> **WORK INSTRUCTION**
Write out every line of text in the data below with no changes, and leave out the pictures.

> **TASK MATERIAL**
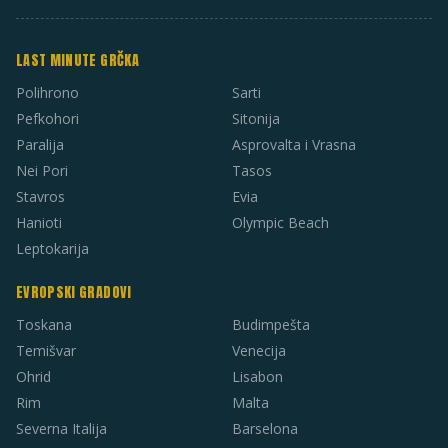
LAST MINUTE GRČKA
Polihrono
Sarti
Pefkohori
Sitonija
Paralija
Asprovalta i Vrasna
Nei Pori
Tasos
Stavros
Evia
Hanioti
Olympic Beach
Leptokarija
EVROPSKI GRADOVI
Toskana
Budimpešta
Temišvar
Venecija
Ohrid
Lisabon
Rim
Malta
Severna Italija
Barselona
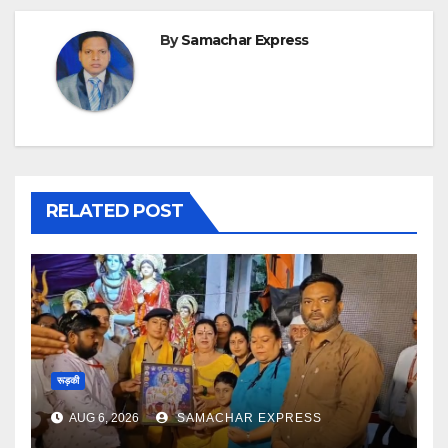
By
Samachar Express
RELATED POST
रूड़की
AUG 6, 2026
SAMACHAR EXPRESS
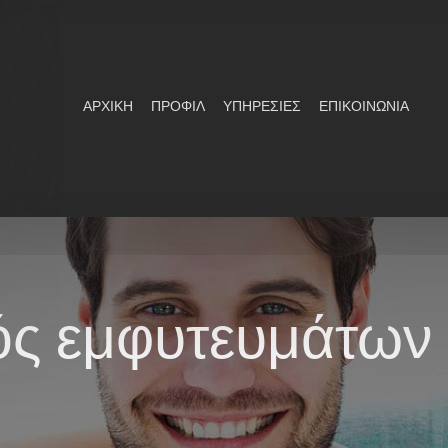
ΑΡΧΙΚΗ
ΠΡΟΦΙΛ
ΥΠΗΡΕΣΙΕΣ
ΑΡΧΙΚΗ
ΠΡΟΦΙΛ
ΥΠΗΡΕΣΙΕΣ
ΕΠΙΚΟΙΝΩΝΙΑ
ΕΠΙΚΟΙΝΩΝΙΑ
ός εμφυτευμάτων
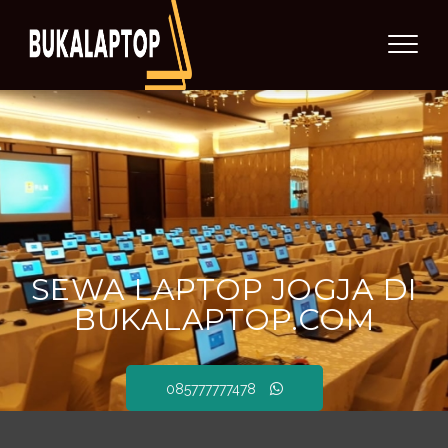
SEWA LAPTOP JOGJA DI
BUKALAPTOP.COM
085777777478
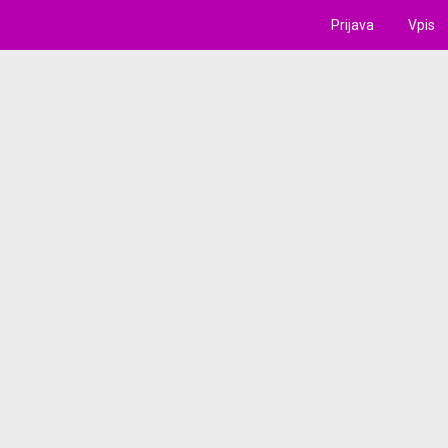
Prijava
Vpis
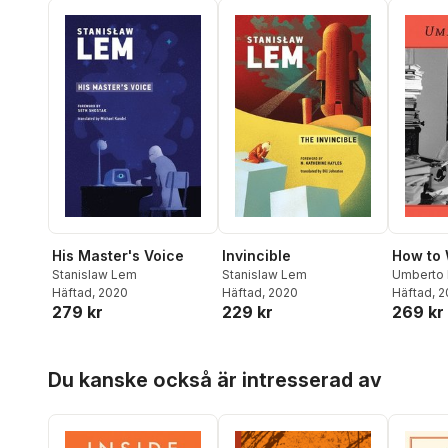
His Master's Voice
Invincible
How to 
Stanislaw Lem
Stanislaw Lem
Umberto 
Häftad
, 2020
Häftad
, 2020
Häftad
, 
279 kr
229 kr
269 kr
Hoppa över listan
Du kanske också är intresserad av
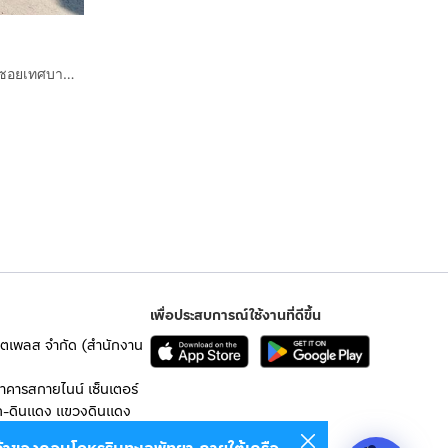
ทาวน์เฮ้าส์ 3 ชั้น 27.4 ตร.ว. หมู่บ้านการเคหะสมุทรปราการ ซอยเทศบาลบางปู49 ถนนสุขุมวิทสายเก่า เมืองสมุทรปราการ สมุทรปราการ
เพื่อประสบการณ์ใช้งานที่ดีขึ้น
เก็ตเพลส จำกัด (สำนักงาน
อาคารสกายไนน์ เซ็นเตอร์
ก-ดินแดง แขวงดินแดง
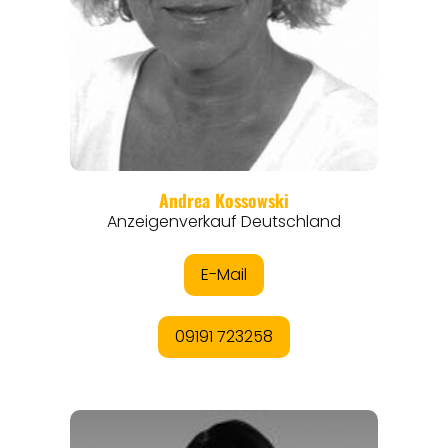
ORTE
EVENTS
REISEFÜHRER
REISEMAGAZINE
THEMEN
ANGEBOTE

> **WRITTEN RESPONSE**
LAST MINUTE GRČKA
Polihrono
Sarti
Pefkohori
Sitonija
Paralija
Asprovalta i Vrasna
Nei Pori
Tasos
Stavros
Evia
Hanioti
Olympic Beach
Leptokarija
EVROPSKI GRADOVI
Toskana
Budimpešta
Temišvar
Venecija
Ohrid
Lisabon
Rim
Malta
Severna Italija
Barselona
By
Samachar Express
RELATED POST
रूड़की
AUG 6, 2026
SAMACHAR EXPRESS
ΑΡΧΙΚΗ
ΠΡΟΦΙΛ
ΥΠΗΡΕΣΙΕΣ
ΑΡΧΙΚΗ
ΠΡΟΦΙΛ
ΥΠΗΡΕΣΙΕΣ
ΕΠΙΚΟΙΝΩΝΙΑ
ΕΠΙΚΟΙΝΩΝΙΑ
ός εμφυτευμάτων
SEWA LAPTOP JOGJA DI
BUKALAPTOP.COM
085777777478
Prijava
Vpis
His Master's Voice
Invincible
How to 
Stanislaw Lem
Stanislaw Lem
Umberto 
Häftad
, 2020
Häftad
, 2020
Häftad
, 
279 kr
229 kr
269 kr
Hoppa över listan
Du kanske också är intresserad av
ทาวน์เฮ้าส์ 3 ชั้น 27.4 ตร.ว. หมู่บ้านการเคหะสมุทรปราการ ซอยเทศบาลบางปู49 ถนนสุขุมวิทสายเก่า เมืองสมุทรปราการ สมุทรปราการ
เพื่อประสบการณ์ใช้งานที่ดีขึ้น
เก็ตเพลส จำกัด (สำนักงาน
อาคารสกายไนน์ เซ็นเตอร์
ก-ดินแดง แขวงดินแดง
ORTE
EVENTS
REISEFÜHRER
REISEMAGAZINE
THEMEN
ANGEBOTE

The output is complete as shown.